§ **TASK BRIEF**:
Write out every entry once more, character for character.

[Transcribed page contents]
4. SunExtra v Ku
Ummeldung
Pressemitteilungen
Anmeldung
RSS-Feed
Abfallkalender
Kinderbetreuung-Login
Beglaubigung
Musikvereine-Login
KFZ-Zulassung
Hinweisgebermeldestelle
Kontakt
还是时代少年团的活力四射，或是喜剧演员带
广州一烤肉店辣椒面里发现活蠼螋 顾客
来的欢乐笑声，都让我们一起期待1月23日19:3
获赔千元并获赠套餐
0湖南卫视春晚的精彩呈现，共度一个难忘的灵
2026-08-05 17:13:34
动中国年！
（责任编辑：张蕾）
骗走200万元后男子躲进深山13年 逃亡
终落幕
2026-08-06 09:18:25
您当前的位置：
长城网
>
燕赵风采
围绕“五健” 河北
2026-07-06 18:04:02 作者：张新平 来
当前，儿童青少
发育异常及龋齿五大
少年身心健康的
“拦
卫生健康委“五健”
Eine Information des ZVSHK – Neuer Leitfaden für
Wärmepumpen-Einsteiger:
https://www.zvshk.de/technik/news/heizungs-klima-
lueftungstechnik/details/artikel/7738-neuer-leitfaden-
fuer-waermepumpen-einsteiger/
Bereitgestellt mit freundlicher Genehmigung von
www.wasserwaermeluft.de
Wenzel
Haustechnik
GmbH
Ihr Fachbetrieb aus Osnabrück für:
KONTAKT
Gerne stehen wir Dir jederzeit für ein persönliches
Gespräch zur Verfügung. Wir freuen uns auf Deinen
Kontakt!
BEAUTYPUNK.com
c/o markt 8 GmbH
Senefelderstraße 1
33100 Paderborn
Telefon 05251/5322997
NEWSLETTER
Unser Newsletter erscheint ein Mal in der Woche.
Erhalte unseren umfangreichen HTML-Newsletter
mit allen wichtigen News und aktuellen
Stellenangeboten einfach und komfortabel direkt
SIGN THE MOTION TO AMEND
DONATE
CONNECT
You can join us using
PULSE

§ **TASK OUTPUT**:
4. SunExtra v Ku
Ummeldung
Pressemitteilungen
Anmeldung
RSS-Feed
Abfallkalender
Kinderbetreuung-Login
Beglaubigung
Musikvereine-Login
KFZ-Zulassung
Hinweisgebermeldestelle
Kontakt
还是时代少年团的活力四射，或是喜剧演员带
广州一烤肉店辣椒面里发现活蠼螋 顾客
来的欢乐笑声，都让我们一起期待1月23日19:3
获赔千元并获赠套餐
0湖南卫视春晚的精彩呈现，共度一个难忘的灵
2026-08-05 17:13:34
动中国年！
（责任编辑：张蕾）
骗走200万元后男子躲进深山13年 逃亡
终落幕
2026-08-06 09:18:25
您当前的位置：
长城网
>
燕赵风采
围绕“五健” 河北
2026-07-06 18:04:02 作者：张新平 来
当前，儿童青少
发育异常及龋齿五大
少年身心健康的
“拦
卫生健康委“五健”
Eine Information des ZVSHK – Neuer Leitfaden für
Wärmepumpen-Einsteiger:
https://www.zvshk.de/technik/news/heizungs-klima-
lueftungstechnik/details/artikel/7738-neuer-leitfaden-
fuer-waermepumpen-einsteiger/
Bereitgestellt mit freundlicher Genehmigung von
www.wasserwaermeluft.de
Wenzel
Haustechnik
GmbH
Ihr Fachbetrieb aus Osnabrück für:
KONTAKT
Gerne stehen wir Dir jederzeit für ein persönliches
Gespräch zur Verfügung. Wir freuen uns auf Deinen
Kontakt!
BEAUTYPUNK.com
c/o markt 8 GmbH
Senefelderstraße 1
33100 Paderborn
Telefon 05251/5322997
NEWSLETTER
Unser Newsletter erscheint ein Mal in der Woche.
Erhalte unseren umfangreichen HTML-Newsletter
mit allen wichtigen News und aktuellen
Stellenangeboten einfach und komfortabel direkt
SIGN THE MOTION TO AMEND
DONATE
CONNECT
You can join us using
PULSE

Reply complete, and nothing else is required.